TRECHO DO DOCUMENTO:

■ ■ ■ ■

Publicado em 8 de setembro de 2024 às 05:00

Acbeu na Avenida Magalhães Neto
Acbeu na Avenida Magalhães Neto Crédito: Marina Silva/CORREIO

Professores de universidades federais e estaduais da Bahia escreveram uma carta de repúdio a um projeto do governo estadual com a Associação Cultural Brasil-Estados Unidos (Acbeu), para ensino de língua inglesa em escolas da rede. Para os docentes da área de Letras que assinam o manifesto, o programa, anunciado à imprensa baiana no fim de julho, exclui a categoria do diálogo.

O documento, assinado por 85 professores e ao qual a reportagem teve acesso, pontua que o ensino de línguas no Brasil é historicamente excludente e elitizado, ao mesmo tempo em que tem sido entregue a empresas estrangeiras. Entre os signatários, há docentes de instituições como a Universidade Federal da Bahia (Ufba), a do Sul da Bahia (UFSB), a do Estado da Bahia (Uneb) e a Estadual de Santa Cruz (Uesc).

"Pois, embora pareça uma ação salutar, tal atitude se constitui arbitrária e com muitos equívocos, uma vez que os propósitos de um curso livre de idiomas não se coadunam com a legislação que orienta a educação brasileira para o ensino regular", diz um trecho da carta, que é endereçada à Secretaria da Educação do Estado (SEC).

Além disso, o órgão teria abandonado um projeto que vinha sendo formatado a partir das discussões com os professores universitários. Trata-se do projeto Outras Palavras, que chegou a ser oficializado em 26 janeiro de 2022, em um decreto publicado no Diário Oficial do Estado naquela data e assinado pelo ex-governador Rui Costa. A secretaria negou que tenha reduzido carga horária de inglês e nem confirmou que o programa foi descontinuado (veja abaixo).

■ ■ ■ ■

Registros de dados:
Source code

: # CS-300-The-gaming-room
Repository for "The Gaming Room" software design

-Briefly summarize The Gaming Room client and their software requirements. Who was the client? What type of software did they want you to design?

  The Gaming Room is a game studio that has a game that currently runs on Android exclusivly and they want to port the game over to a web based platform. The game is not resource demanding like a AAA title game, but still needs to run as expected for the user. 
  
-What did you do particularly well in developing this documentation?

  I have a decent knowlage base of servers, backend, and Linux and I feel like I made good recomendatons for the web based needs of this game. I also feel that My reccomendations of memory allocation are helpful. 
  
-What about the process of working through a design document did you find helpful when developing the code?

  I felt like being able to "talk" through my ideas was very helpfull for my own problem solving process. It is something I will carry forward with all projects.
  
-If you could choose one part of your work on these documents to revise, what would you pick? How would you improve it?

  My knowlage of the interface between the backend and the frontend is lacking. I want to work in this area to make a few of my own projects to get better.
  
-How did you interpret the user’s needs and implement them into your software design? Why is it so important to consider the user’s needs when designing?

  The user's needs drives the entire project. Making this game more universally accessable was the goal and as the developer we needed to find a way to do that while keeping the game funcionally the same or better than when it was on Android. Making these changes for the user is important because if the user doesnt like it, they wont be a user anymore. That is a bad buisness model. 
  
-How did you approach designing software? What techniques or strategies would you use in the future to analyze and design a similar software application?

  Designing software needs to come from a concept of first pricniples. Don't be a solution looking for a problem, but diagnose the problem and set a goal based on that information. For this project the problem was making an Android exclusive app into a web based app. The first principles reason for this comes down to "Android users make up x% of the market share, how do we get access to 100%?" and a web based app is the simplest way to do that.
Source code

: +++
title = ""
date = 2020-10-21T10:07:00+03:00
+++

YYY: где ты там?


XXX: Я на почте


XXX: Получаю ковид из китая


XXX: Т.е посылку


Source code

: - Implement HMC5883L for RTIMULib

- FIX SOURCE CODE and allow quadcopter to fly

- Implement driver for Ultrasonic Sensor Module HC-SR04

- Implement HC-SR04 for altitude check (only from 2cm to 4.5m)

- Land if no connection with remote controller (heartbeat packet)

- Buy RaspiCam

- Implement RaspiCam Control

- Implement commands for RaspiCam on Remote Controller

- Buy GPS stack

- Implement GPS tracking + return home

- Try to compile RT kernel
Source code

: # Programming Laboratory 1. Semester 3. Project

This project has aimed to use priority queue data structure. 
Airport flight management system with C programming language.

■ ■ ■ ■

REQUISITOS DO EXERCÍCIO:
**a.** Na reportagem sobre a carta dos professores, quais siglas de instituições aparecem entre as dos signatários?
**b.** Prossiga a reportagem sobre a carta dos professores a partir da última frase apresentada.
Os itens foram tirados de uma fonte diferente da reportagem.

RESPOSTAS POR TAREFA:
**a.** Ufba, UFSB, Uneb e Uesc.

**b.**
"Essa foi só mais uma das iniciativas", diz a professora Cristiane Landulfo, do Instituto de Letras da Ufba. Uma das responsáveis pela carta, ela afirma que não houve resposta aos pedidos de diálogo feito pelas universidades.

O Brasil é signatário de documentos como a Declaração Universal dos Direitos Linguísticos, que define que qualquer pessoa tem o direito de aprender as línguas que quiser. "Políticas linguísticas devem ser realizadas no âmbito nacional, estadual e municipal. Não temos, na Bahia, nenhuma política que promova o acesso a diferentes línguas - não só as modernas, mas línguas indígenas e africanas", explica Cristiane, que é vice-presidente da Associação de Linguística Aplicada do Brasil.

"Políticas linguísticas devem ser realizadas no âmbito nacional, estadual e municipal. Não temos, na Bahia, nenhuma política que promova o acesso a diferentes línguas - não só as modernas, mas línguas indígenas e africanas"

Cristiane Landulfo
professora do Instituto de Letras da Ufba

Em 2023, a resolução 155 do Conselho Estadual de Educação chegou a instituir orientações para uma educação plurilíngue no sistema de ensino do estado. O plurilinguismo é uma abordagem de ensino que desenvolve habilidades de comunicação baseadas em todas as experiências linguísticas e culturais, de forma interativa. No plurilinguismo, de acordo com teóricos da área, há um processo de aprendizagem ao longo da vida. O objetivo final não é alcançar a ideia de ‘soar como nativo’, mas se comunicar de forma pluralista e eficaz.

Professores do Instituto de Letras da Ufba estão entre os signatários
Professores do Instituto de Letras da Ufba estão entre os signatários Crédito: Marina Silva/CORREIO

Projeto

Na carta, os professores não deixam de destacar a importância de projetos de parceria com embaixadas estrangeiras a partir da experiência de reciprocidade, a exemplo do Idiomas sem Fronteiras, programa federal que oferecia cursos de idiomas ligados às universidades federais. No entanto, eles defendem que não se deve implementar uma educação linguística pela ingerência de outros países.

Eles reforçam que as demandas da categoria nunca foram de parcerias com instituições privadas ou estrangeiras. O material didático, segundo os docentes, devem ser aqueles aprovados pelo Plano Nacional do Livro Didático (PNLD).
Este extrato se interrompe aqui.